Not to get too deep into the weeds on this, but I'm going to break with Duncan here and defend TNR's defense of Ann Coulter (which is, surely, the TNRiest article of all time). Coulter is less a political force nowadays than some sort of bizarre rorschach atop which we dump our worst impulses and greatest rages. I don't know a single person who believes she's anything less than a talk show vaudeville act, yet she remains prominent in the conversation. How her trolling retains its effectiveness is worth mining a bit, and it's to TNR's credit that, after publishing some killer takedowns of her last week, they're willing to let Elspeth Reed explore the other end.
Reed argues is that a certain fraction of what emerges when liberals face down Ann Coulter has a sexist tinge to it and that, as a woman who enjoys bare knuckle political debate, she thrills to Coulter's decidedly un-lady like willingness to tear apart her assailants. That the response to Coulter so often focuses on her looks also deserves some examination. It's not clear why the venom from a blond, leggy snake should be treated any different than the bile Hugh Hewitt spits out, yet rare is the soliloquy on how desperate the writer would have to become to hit the Hewitt. It's a fair point, and I'd extend it by wondering why liberals seem to have so few aggressive female flacks.
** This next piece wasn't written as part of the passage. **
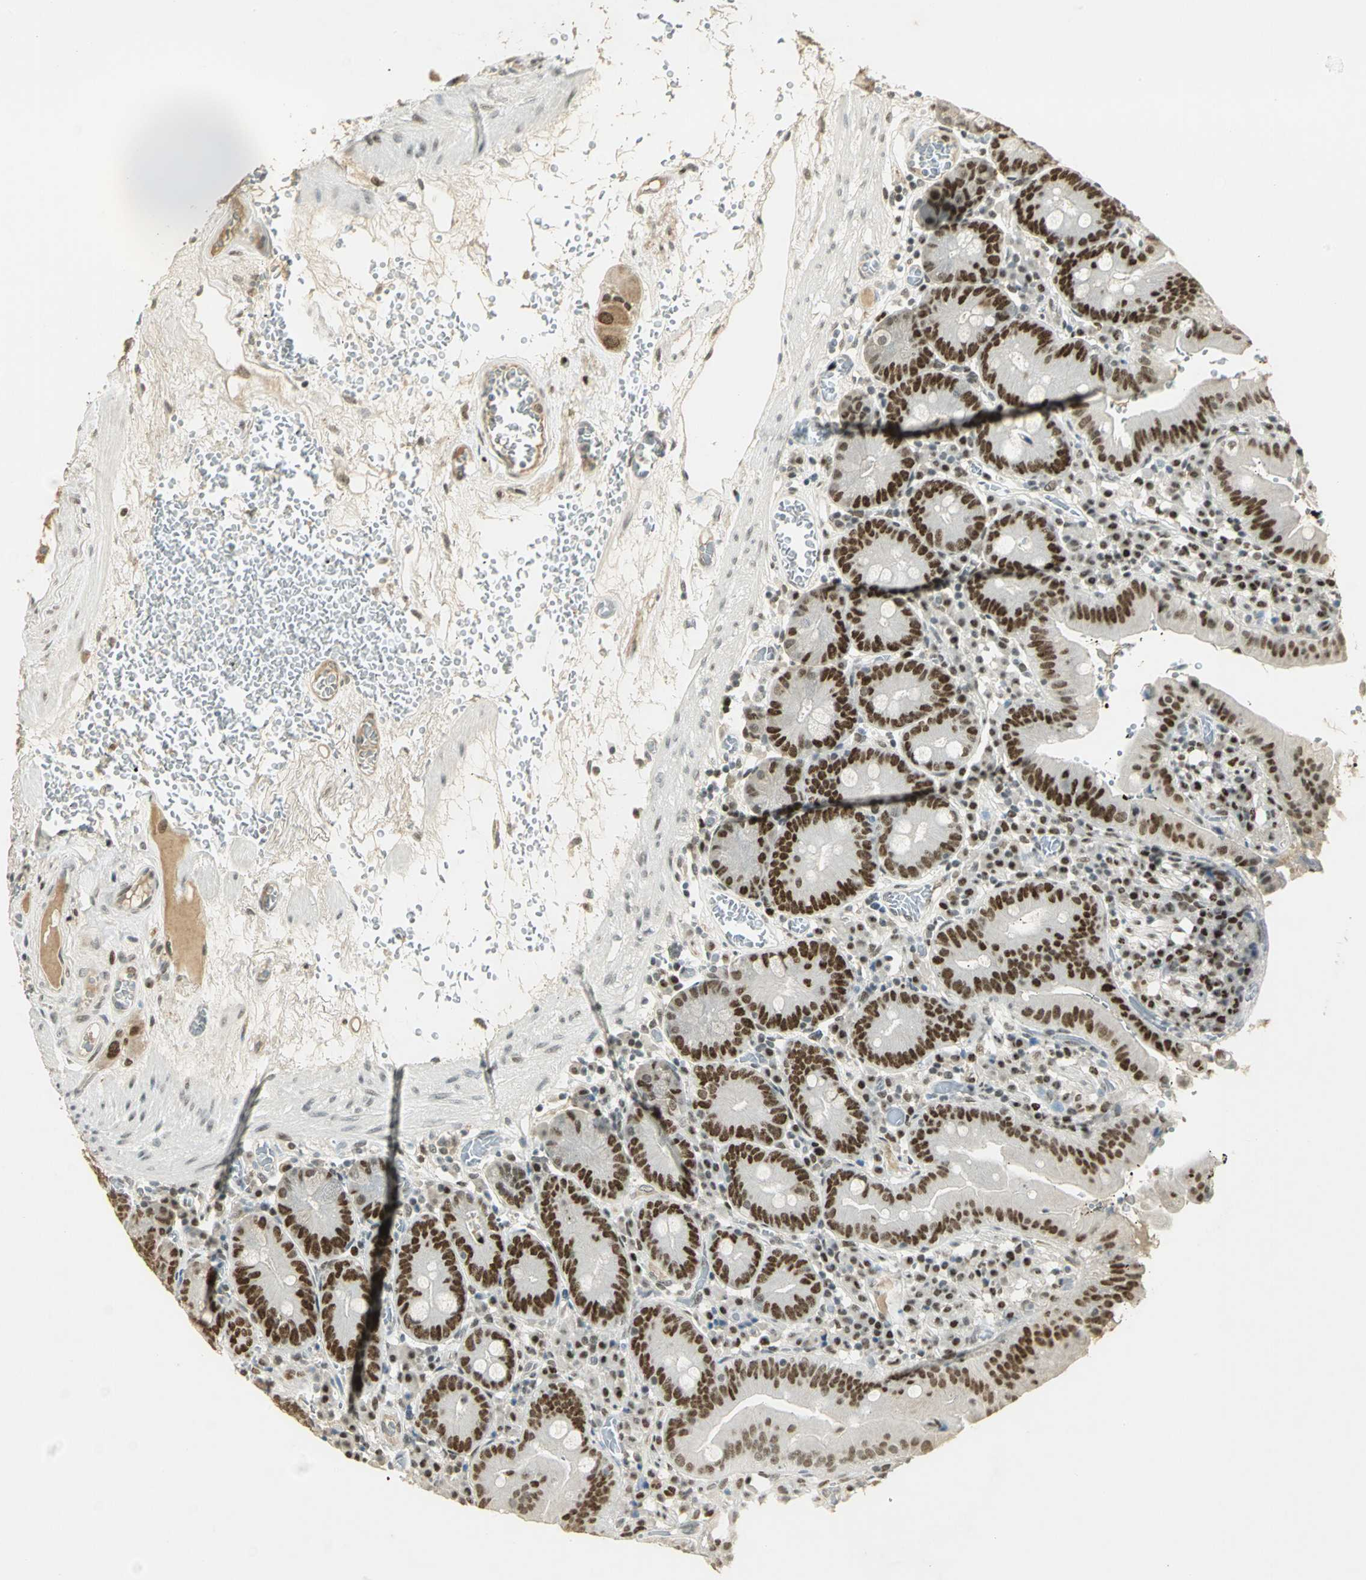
{"staining": {"intensity": "strong", "quantity": ">75%", "location": "nuclear"}, "tissue": "small intestine", "cell_type": "Glandular cells", "image_type": "normal", "snomed": [{"axis": "morphology", "description": "Normal tissue, NOS"}, {"axis": "topography", "description": "Small intestine"}], "caption": "Protein staining shows strong nuclear positivity in about >75% of glandular cells in normal small intestine. Using DAB (brown) and hematoxylin (blue) stains, captured at high magnification using brightfield microscopy.", "gene": "AK6", "patient": {"sex": "male", "age": 71}}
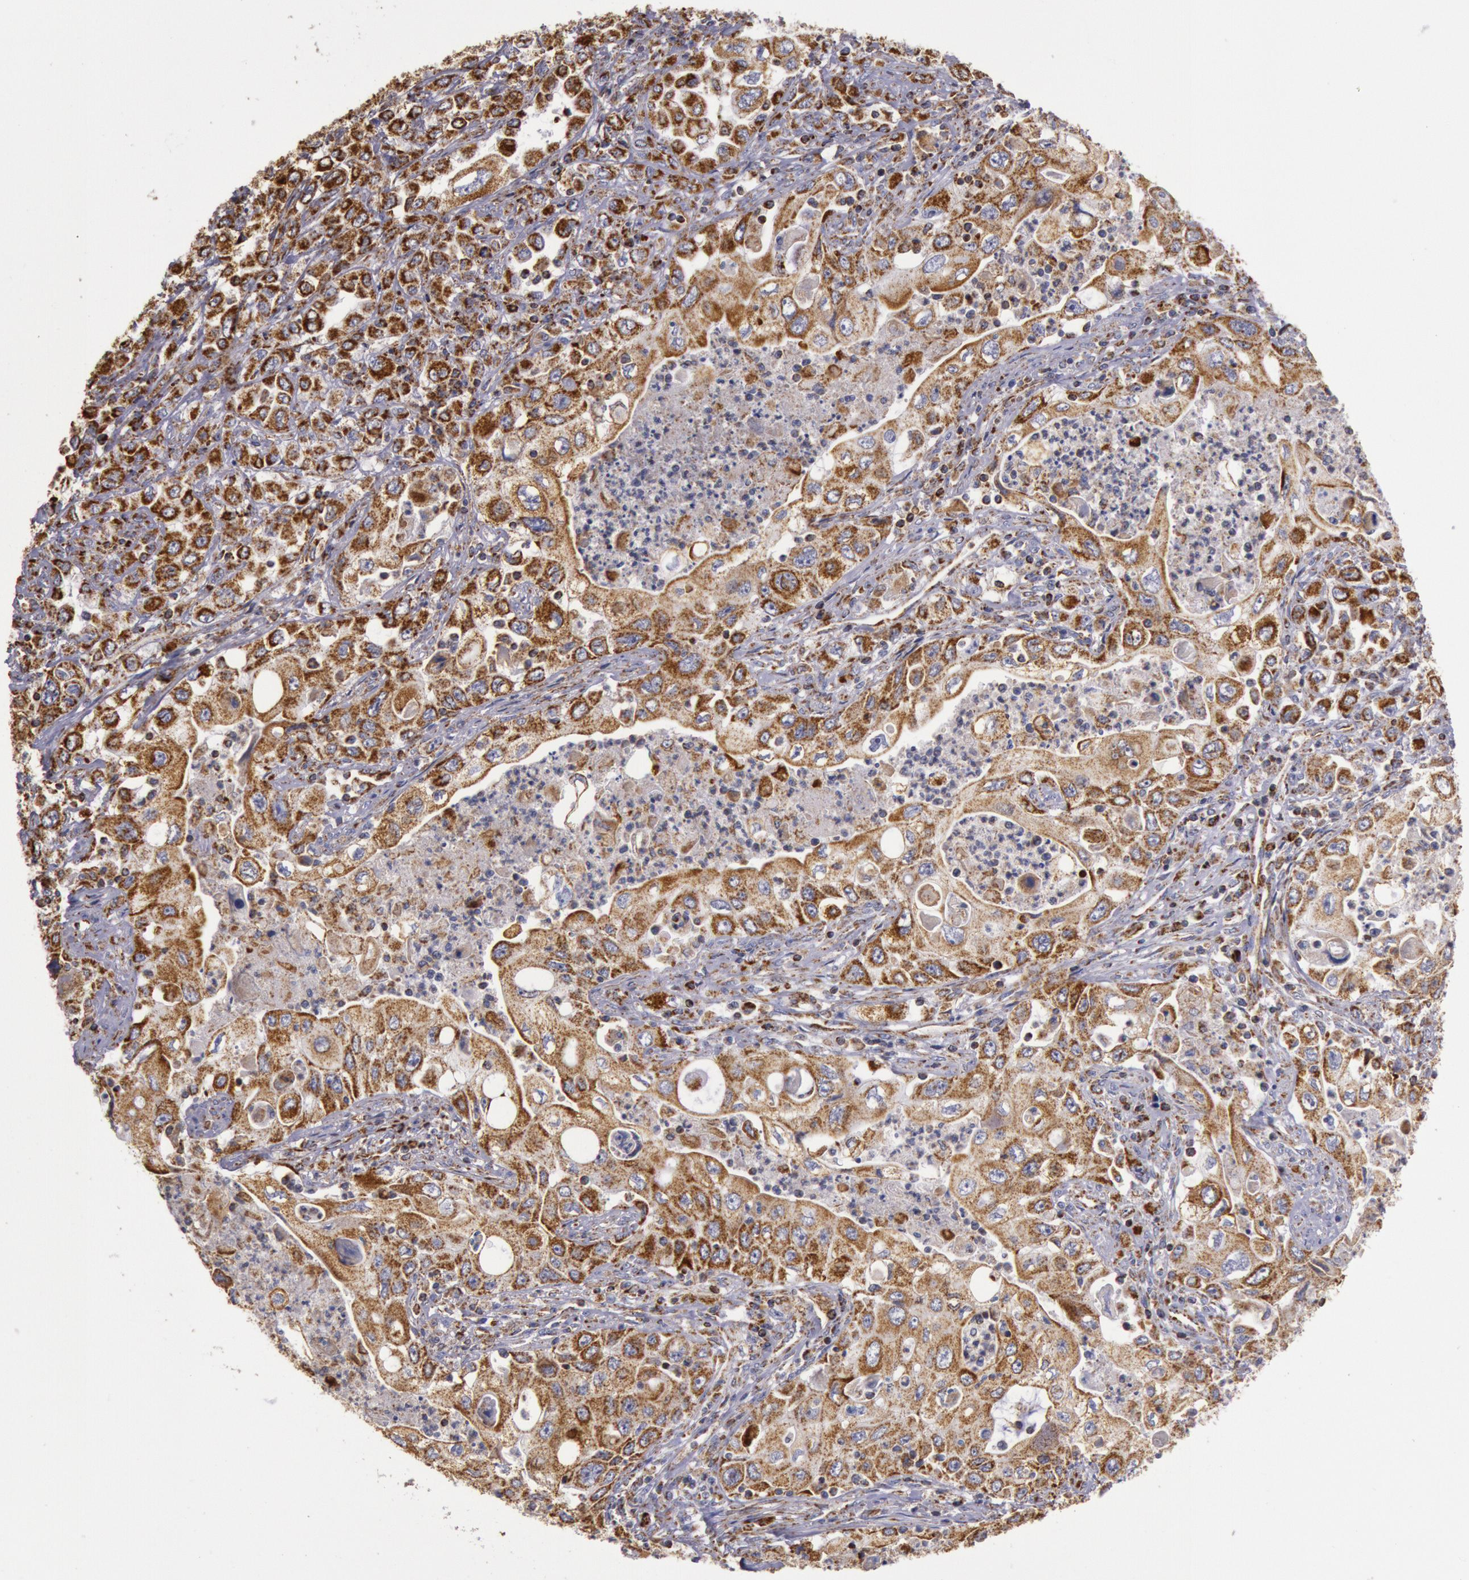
{"staining": {"intensity": "moderate", "quantity": ">75%", "location": "cytoplasmic/membranous"}, "tissue": "pancreatic cancer", "cell_type": "Tumor cells", "image_type": "cancer", "snomed": [{"axis": "morphology", "description": "Adenocarcinoma, NOS"}, {"axis": "topography", "description": "Pancreas"}], "caption": "Moderate cytoplasmic/membranous staining is identified in approximately >75% of tumor cells in pancreatic cancer.", "gene": "CYC1", "patient": {"sex": "male", "age": 70}}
That said, Reed's article veers into a few less interesting places, underplaying the odiousness of Coulter's remarks (folks were not offended at her characterization of the 9/11 Widows as "broads" but as grief merchants) and allowing comedic value to trump untruth. Were Coulter an admitted satirist, we could all relax and chuckle at her outrageous slurs. Unfortunately, she's a "serious" pundit with a troubling ubiquity on the cable news shows and a Time cover to her name. At one point, Reed frets that the liberal response to the widows thing makes us look like "weenies" -- I think we're far more weenified when we chuckle at Coulter's attacks, like the high school nerd who tries to laugh along when the joke's on him. Indeed, a good example of how to handle Coulter came from Reed's editor Peter Beinart who, rather than chuckling at Coulter's latest attacks on gays and Bill Clinton, dismembered her on Larry Kudlow's show, even getting Kudlow to disavow her comments. I'm all for the occasional defense of Ann Coulter, but only when the norm is no-holds barred attack.